The template of the Air India process will be followed for other public sector undertakings up for privatisation at a later date.
“The ministerial panel on Air India has agreed to most demands. If required, budgetary support will be provided before transfer of ownership takes place,” said a government official involved in the process.
Home Minister Amit Shah-led Group of Ministers met last week and decided to release budgetary support to meet the demands. Sources said the total outgo is projected to be around Rs 250 crore.
These issues had been snowballing. Had some employees moved court, that could have thrown a spanner in the works. The government, in fact, is looking to conclude the sale process by the end of this year, said Department of Investment and Public Asset Management Secretary Tuhin Kanta Pandey.
Air India’s eight employee unions have been urging the government to iron out the kinks in matters concerning human resources, including provident fund (PF), medical, and other welfare benefits.
Reports said the Tatas were already concerned over the lawsuit filed against the company by Scottish energy company Cairn Plc and have sought an indemnity clause in the share purchase agreement.
Air India has 16,077 employees, of which 9,617 are permanent, entitled to gratuity and other benefits.

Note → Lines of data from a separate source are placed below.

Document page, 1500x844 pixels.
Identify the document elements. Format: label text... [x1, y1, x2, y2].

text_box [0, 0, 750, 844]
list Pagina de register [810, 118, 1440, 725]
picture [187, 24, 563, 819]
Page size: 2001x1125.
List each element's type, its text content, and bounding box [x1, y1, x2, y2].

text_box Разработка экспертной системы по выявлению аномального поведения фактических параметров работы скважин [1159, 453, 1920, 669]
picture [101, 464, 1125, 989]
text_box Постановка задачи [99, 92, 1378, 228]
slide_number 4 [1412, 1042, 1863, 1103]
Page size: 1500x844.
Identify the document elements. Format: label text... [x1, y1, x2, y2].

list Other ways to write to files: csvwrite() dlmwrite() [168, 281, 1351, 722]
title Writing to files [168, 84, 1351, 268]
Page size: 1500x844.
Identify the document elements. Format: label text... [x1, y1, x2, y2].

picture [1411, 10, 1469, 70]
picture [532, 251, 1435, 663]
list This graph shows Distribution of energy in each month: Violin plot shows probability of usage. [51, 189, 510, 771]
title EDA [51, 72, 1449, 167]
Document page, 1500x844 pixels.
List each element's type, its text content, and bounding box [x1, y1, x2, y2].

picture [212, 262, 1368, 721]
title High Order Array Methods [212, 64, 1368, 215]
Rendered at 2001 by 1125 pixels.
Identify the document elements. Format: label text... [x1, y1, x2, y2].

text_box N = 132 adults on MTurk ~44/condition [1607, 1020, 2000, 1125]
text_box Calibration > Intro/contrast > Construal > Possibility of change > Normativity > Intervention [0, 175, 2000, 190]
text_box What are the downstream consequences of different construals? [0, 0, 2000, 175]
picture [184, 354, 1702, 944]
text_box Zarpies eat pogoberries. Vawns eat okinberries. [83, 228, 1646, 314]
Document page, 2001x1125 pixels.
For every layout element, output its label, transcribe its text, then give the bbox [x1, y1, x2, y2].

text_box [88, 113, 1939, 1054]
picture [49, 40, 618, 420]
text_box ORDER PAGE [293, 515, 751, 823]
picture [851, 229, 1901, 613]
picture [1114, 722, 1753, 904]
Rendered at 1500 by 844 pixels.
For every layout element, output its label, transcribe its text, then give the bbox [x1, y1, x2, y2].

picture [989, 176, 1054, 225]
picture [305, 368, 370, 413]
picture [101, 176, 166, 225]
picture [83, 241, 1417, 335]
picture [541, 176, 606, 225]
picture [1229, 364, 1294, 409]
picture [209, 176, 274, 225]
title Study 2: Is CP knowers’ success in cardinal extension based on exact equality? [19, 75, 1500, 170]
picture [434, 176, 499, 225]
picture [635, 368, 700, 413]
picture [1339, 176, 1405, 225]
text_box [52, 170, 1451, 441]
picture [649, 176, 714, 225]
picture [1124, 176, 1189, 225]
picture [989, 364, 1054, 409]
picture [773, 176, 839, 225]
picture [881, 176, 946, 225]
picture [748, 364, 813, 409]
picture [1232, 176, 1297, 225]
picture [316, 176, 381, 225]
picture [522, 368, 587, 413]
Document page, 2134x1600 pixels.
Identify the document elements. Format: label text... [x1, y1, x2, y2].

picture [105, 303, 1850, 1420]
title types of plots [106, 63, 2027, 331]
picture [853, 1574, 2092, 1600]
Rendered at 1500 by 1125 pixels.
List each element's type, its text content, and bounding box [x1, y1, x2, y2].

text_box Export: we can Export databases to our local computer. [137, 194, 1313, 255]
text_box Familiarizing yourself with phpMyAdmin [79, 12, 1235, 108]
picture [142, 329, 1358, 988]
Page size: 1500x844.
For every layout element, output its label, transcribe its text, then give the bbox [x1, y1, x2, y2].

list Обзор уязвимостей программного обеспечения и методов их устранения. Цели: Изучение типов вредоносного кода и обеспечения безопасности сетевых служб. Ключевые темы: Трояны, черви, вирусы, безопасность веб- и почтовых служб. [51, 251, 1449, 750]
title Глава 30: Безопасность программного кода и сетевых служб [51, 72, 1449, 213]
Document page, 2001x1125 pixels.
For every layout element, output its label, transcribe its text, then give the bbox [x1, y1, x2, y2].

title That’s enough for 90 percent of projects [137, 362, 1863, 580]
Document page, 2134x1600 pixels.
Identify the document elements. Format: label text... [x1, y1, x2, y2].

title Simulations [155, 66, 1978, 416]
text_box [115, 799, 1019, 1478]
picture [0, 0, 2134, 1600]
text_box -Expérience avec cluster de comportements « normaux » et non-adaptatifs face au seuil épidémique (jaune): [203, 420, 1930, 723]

The government has put 100 per cent stake of the airline on the block, including its low-cost international subsidiary Air India Express and 50 per cent in the ground-handling subsidiary Air India SATS.
The issue over PF arose after the airline management decided to transfer PF accounts to the EPFO before transferring ownership of the airline.
However, the process requires premature liquidation of securities held by trusts, which would have resulted in either surplus or shortfall in the corpus - depending upon prevailing market conditions. Both trusts have already incurred significant losses in their corpus due to investments in bankrupt companies, such as Infrastructure Leasing & Financial Services and Dewan Housing Finance Corporation.
As part of the share transfer agreement, the government will mandate that the new owners of Air India will have to take on the liabilities against gratuity of employees, who retire after the privatisation of the airline.
"Gratuity is a statutory payment. In all mergers and acquisitions, gratuity is taken care of. It will not be a burden since it will be 0.5 per cent of the company's total revenue," said the official quoted earlier.
Similarly, another primary demand by employees seeking continuance of medical benefits has been given in-principle approval as well. Sources said the Ministry of Civil Aviation (MoCA) has resumed talks with the CGHS officials.
Under CGHS, deduction is made from the salary, which depends upon the pay grade of the serving employee.
“In order to provide medical benefits to retired and retiring Air India beneficiaries by the government, provision of these benefits through CGHS would be explored. The share purchase agreement should clearly indicate that this liability will not be borne by the company after disinvestment,” read an order issued by the MoCA and reviewed by Business Standard.
The ministerial panel, said sources, has asked the Air India management to calculate the amount to be paid with regard to encashment of leave. Air India employees are entitled to encashment of 300 days leave.
Concurrently, the panel has also accepted that employees may be allowed to stay in the residential colonies for six months after disinvestment. There are multiple residential colonies built for Air India staff - the largest of which is in New Delhi's Vasant Vihar. These housing properties are not part of the sale and will be monetised to service debt of around Rs 30,000 crore, which the government has hived off into a special purpose vehicle to sweeten the deal for bidders.
The process of disinvestment has reached the third stage, with the bidders completing the due diligence process. The Tatas had appointed Bain & Company and Seabury Group for the process. Government officials said the financial bidding will start by the second week of September.
The selected financial bids will have to be approved by a committee of secretaries and then the ministerial panel. There may be a requirement to take approval from the Central Vigilance Commission if the government receives only a single bid.
Tata Sons is the front runner to take over the national carrier, which has accumulated losses of over Rs 70,000 crore till March 31, 2020.